What this exercise asks -
[a] Reproduce the part of the EBPF overview starting at "The loading of" and ending at "recommend watching [2].".
[b] Answer these questions from the EBPF overview, marking your answers (i), (ii) and (iii):
(i) What was the original goal of BPF?
(ii) Which syscall does the user call to load an EBPF program?
(iii) What command does the article suggest running to see what a filter looks like?

Excerpted passage -
Invest in NanoVMs!

Overview of EBPF in the era of unikernels

Introduction

This article overviews EBPF (Extended Berkeley Packet Filter), which is a recent technology available in the Linux kernel to add user-defined functionalities in the kernel. This article aims at understanding what EBPF is and its use-cases. Also, we compare EBPF with unikernels. Please visit [3] If you want to get a better understanding of EBPF.

Overview

EBPF is a recent technology in the Linux kernel that allows users to add user-defined functionalities in the kernel. These functionalities are named EBPF programs that are attached to a specific kernel’s path and they execute when the path is traversed, e.g., send/receive a packet, open a socket, invoke/return from a syscall, etc. In simple words, an EBPF program is a piece of binary that executes in the context of the kernel when a certain event occurs at the kernel level. By adding these programs, users can tweak a kernel behaviour or add a new one. The original goal of BPF was to enable the specification of network filters in a more efficient way [1]. The aim of a network filter is to drop or keep packets by relying on a set of rules that applies to packet’s data, e.g., source IP, TCP type, MAC address, etc. A filter simply evaluates a condition on a packet and returns either true, i.e., keep the packet, or false, i.e., drop the packet. In [1], the authors propose a dedicated language to specify network filters. For example, the following code specifies a filter to accept all the IP packets:

ldh [12]
      jeq #ETHERTYPE_IP, L1, L2
L1:   ret  #TRUE
L2:   ret  #FALSE

From this specification, a bytecode is generated, and then loaded into the corresponding kernel path. For example, this specification can be attached to a raw socket to only receive IP packets during the receive() syscall. To get a taste on how a filter looks like, you can invoke tcpdump in the following way:

tcpdump port 22 -dd

You are going to get something like:

{ 0x28, 0, 0, 0x0000000c },
{ 0x15, 0, 8, 0x000086dd },
{ 0x30, 0, 0, 0x00000014 },
{ 0x15, 2, 0, 0x00000084 },
{ 0x15, 1, 0, 0x00000006 },
{ 0x15, 0, 17, 0x00000011 },
{ 0x28, 0, 0, 0x00000036 },
{ 0x15, 14, 0, 0x00000016 },

This is the bytecode for a filter to accept only packets to port 22. BPF filters perform better than filters at user-space because the filtering happens closely to where the packet has first arrived, i.e., the kernel. In this case, the filter executes in the kernel’s path that corresponds with the reception of network packets. EBPF extends BPF to the whole kernel, in other words, to any possible kernel’s path. EBPF is a domain-specific language that allows the user to extend Linux kernel functionalities. This is a C-like language that is translated to assembler instructions for a EBPF Virtual Machine. This is a simple state machine with a reduced number of registers. The following picture shows the EBPF components which are implemented within kernel:

The user loads a EBPF program by using the bpf() syscall, which is the interface to the kernel. Before loading the program into the kernel, the verifier verifies the program. This is important since the EBPF program executes in kernel mode. The Verifier checks for:

  • Unbounded loops
  • Use of a non-initialized register
  • Bounded number of instructions
  • Invalid access to the stack
  • Unreachable instructions

The loading of a program fails when any of these requirements is not fulfilled. To get a better understanding of the verifier, we recommend watching [2].

Supplied material -
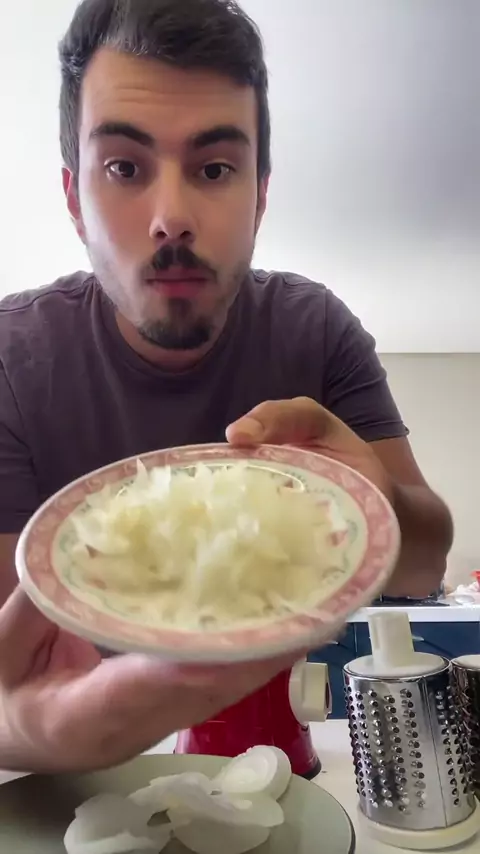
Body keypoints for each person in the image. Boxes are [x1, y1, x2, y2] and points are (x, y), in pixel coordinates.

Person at [0, 0, 453, 773]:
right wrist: (28, 735)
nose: (171, 218)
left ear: (260, 196)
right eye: (124, 168)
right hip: (75, 790)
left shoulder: (317, 329)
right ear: (75, 199)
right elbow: (9, 670)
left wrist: (379, 500)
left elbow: (424, 565)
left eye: (213, 169)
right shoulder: (12, 359)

Answers by item -
[a]
The loading of a program fails when any of these requirements is not fulfilled. To get a better understanding of the verifier, we recommend watching [2].

[b]
(i) To enable the specification of network filters in a more efficient way.
(ii) The bpf() syscall.
(iii) tcpdump port 22 -dd